Altogether, all our tests of utility indicated that we were able to generate high utility synthetic data, as we aimed for! However, it is generally the case that the greater the utility, the higher the loss of privacy. Unfortunately, it is often complicated to evaluate how much privacy loss occurred due to synthesizing our data, not in the last place because hardly any formal measures of privacy loss for synthetic data exist.

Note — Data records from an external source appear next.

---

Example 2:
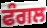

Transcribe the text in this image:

ਫੰਗਲ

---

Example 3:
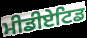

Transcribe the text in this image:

ਮੀਡੀਏਟਿਡ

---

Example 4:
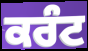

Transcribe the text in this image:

ਕਰੰਟ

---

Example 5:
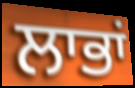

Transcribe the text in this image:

ਲਾਭਾਂ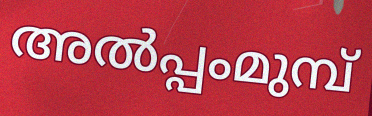
അൽപ്പംമുമ്പ്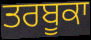
ਤਰਬੂਕਾ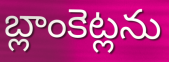
బ్లాంకెట్లను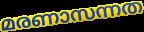
മരണാസന്നത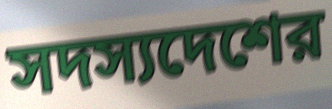
সদস্যদেশেরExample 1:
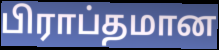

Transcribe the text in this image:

பிராப்தமான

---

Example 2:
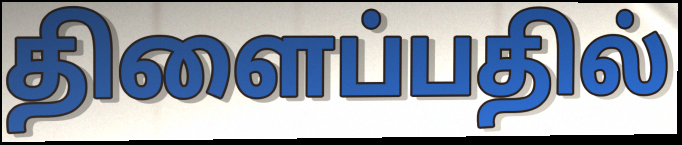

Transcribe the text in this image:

திளைப்பதில்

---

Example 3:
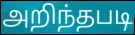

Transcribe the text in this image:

அறிந்தபடி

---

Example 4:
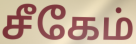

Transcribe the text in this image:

சீகேம்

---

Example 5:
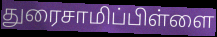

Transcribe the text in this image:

துரைசாமிப்பிள்ளைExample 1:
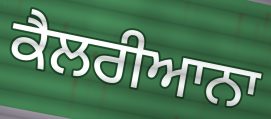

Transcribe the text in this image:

ਕੈਲਰੀਆਨਾ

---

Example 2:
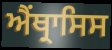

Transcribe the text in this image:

ਐਂਥ੍ਰਾਸਿਸ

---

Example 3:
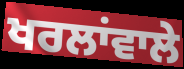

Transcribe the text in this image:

ਖਰਲਾਂਵਾਲੇ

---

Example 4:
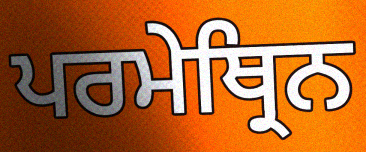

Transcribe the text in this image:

ਪਰਮੇਥ੍ਰਿਨ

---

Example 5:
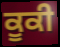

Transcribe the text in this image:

ਕੂਕੀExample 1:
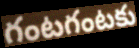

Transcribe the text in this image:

గంటగంటకు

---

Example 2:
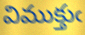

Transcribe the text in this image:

విముక్తుఁ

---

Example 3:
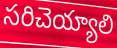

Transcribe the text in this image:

సరిచెయ్యాలి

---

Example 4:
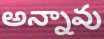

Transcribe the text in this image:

అన్నావు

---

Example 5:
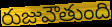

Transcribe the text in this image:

రుజువౌతుంది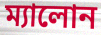
ম্যালোনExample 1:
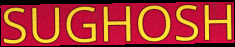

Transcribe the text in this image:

SUGHOSH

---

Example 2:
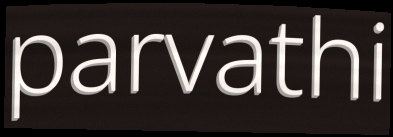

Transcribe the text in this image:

parvathi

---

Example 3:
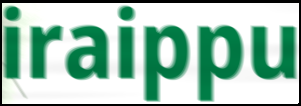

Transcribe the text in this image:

iraippu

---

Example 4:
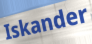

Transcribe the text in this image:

Iskander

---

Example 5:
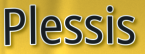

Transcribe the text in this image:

Plessis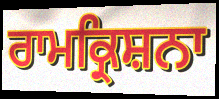
ਰਾਮਕ੍ਰਿਸ਼ਨਾ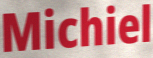
Michiel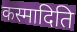
कस्मादितिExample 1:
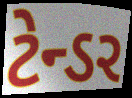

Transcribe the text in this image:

ટેન્ડર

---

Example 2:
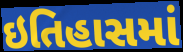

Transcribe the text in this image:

ઇતિહાસમાં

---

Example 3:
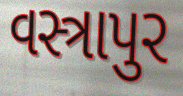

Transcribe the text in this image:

વસ્ત્રાપુર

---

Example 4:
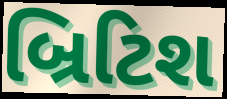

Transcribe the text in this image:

બ્રિટિશ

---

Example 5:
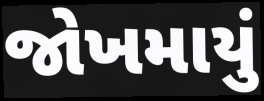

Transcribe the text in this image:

જોખમાયું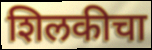
शिलकीचा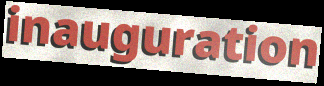
inauguration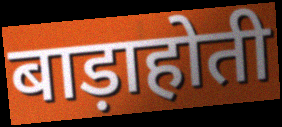
बाड़ाहोती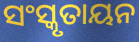
ସଂସ୍କୃତାୟନ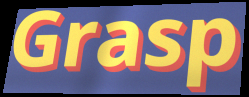
Grasp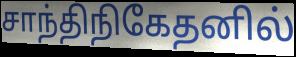
சாந்திநிகேதனில்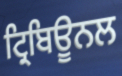
ਟ੍ਰਿਬਿਊਨਲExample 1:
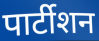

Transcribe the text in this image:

पार्टीशन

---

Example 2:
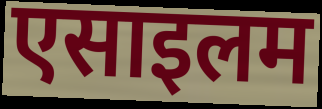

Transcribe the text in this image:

एसाइलम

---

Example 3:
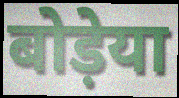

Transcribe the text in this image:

बोड़ेया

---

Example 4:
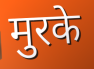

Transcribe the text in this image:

मुरके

In synthpop, there is one function to assess statistical disclosure control, which shows whether there are any unique observations in the observed data that are reproduced in the synthetic data, as these values might bear a relatively high risk of having there privacy disclosed. Additionally, the sdc() function offers additional functionality that can be useful if you deem the remaining disclosure risks of the synthetic data too high. Options are to top/bottom code variables or to add noise to the continuous variables using smoothing.


11. Remove the unique observations in the observed data that are reproduced in the synthetic data, using sdc() with argument rm.replicated.uniques = TRUE.

sdc_out <- sdc(synthetic, heart_failure, rm.replicated.uniques = TRUE)
## no. of replicated uniques: 0

There are no unique observations that were reproduced in the observed data, so there are no cases removed.


Inferences using synthetic data

Lastly, when you have obtained a synthetic data set and want to make inferences from this set, you have to be careful, because generating synthetic data adds variance to the already present sampling variance that you take into account when evaluating hypotheses. Specifically, if you want to make inferences with respect to the sample of original observations, you can use unaltered analysis techniques and corresponding, conventional standard errors.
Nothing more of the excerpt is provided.